This has been both an interesting month as well as an interesting week. The traditional rail of selling in May and going away seems as archaic as the oil stocks that have remained under pressure, not so much from OPEC, but in my opinion, the most extensive pressure, the future.
This week was a good example of the above. Beginning with what seemed like a total rotation of equities from momentum sectors that have saved the market, and possibly the future, into cyclical sectors that were literally crushed by the national lockdown. What stood out though was the technical condition of the NASDAQ stocks, particularly those in in the NASDAQ 100, that a ‘time out’ was possible, although no clear reason for it to happen. Until reopening captured the narrative of the financial media and speculators, Algochums and probably a small number of massive institutions captured much of the volume and lo and behold, Disney (DIS) jumped over 4%, Goldman Sachs (GS) over 17% and United Airline (UAL) over 28%. Three companies that have tremendous potential, but no evidence that such potential will actually be realized. And while all of this was happening, our friends of the future went lower and the claim of the end of the tech rally ensued. Wrong. As one who watches the market nearly every waking moment the price action was more compatible with the aforementioned technical condition of the tech sector then with the notion that there were real sellers emerging. In fact, every time the aforementioned cyclical stocks took a breather, tech and its uncontrollable momentum emerged with its customary yawn and finished the week at respectable highs. Is the cyclical rally finished and tech back in control? Not necessarily yet, and I’m in no rush to add to my cyclical holdings, other than finance. But it was nice to see the first opportunity in a couple of volatile months to invest in some good names, such as NVidia (NVDA) and should it turn around and move lower, I’ll buy more. I prefer to bet on the future these days.

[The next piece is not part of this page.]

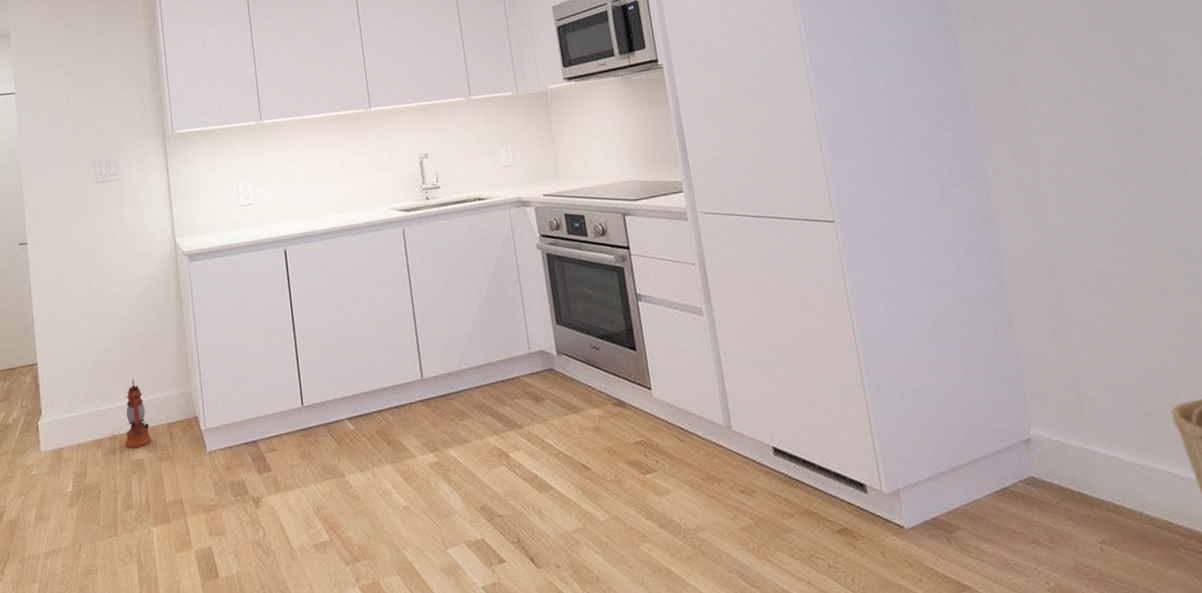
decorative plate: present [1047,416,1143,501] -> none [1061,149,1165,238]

There isn’t much to grab on to when it comes the economy, from historical unemployment to the massive blow to the country’s largest cities. Although there is much to hope for in the face of clear ambitions to reopen and the more subtle predictions regarding a second wave if the virus coming from Dr. Fauci and the CDC. And not to forget welcome gains on the many virus therapies and vaccine trials. In short, the benefit to the economy is still in the data to come and although it may highly likely show less weakness, in my opinion, it’s probably better not to over interpret it as improvement. It’s also worth noting today Fed Chairmen Powell reiterated the Fed preparedness for continuing weakness and concern for a potential Fall re-occurrence of the virus and its impact on the economy. Lastly, the President today outlined some opinions on recent events in China, in particular Hong Kong. Still much to work out, but the markets didn’t seem to care. In short, there isn’t much to grab on to when it comes to the economy.
So much is said these days regarding the indifference suggested by stock investors in the face of the worst domestic economic condition since the Great Depression. But this is too easy an accusation to simply sweep away to the drunken media brewing their usual divisive narratives. One thing that has always stood out to me as an investor is how little local and national news has virtually no effect on the broad markets. Just as politics has little impact except for legislative actions, such as a new law, the reason for this disconnect is simply Main Street doesn’t widely care about the markets, when I would suggest Wall Street cares a lot about Main Street than wider opinion would guess. I know this, because everything I analyze is based on the economics, markets, politics and even pop culture, all of which are , in my opinion, the best way to gauge social mood, which I also believe to be the foundation on what the broader markets are expecting. If the future is what the markets expect, Main Street will be the beneficiary whether any other external events attempt to impede that, such as politics, remains the variable we know as risk.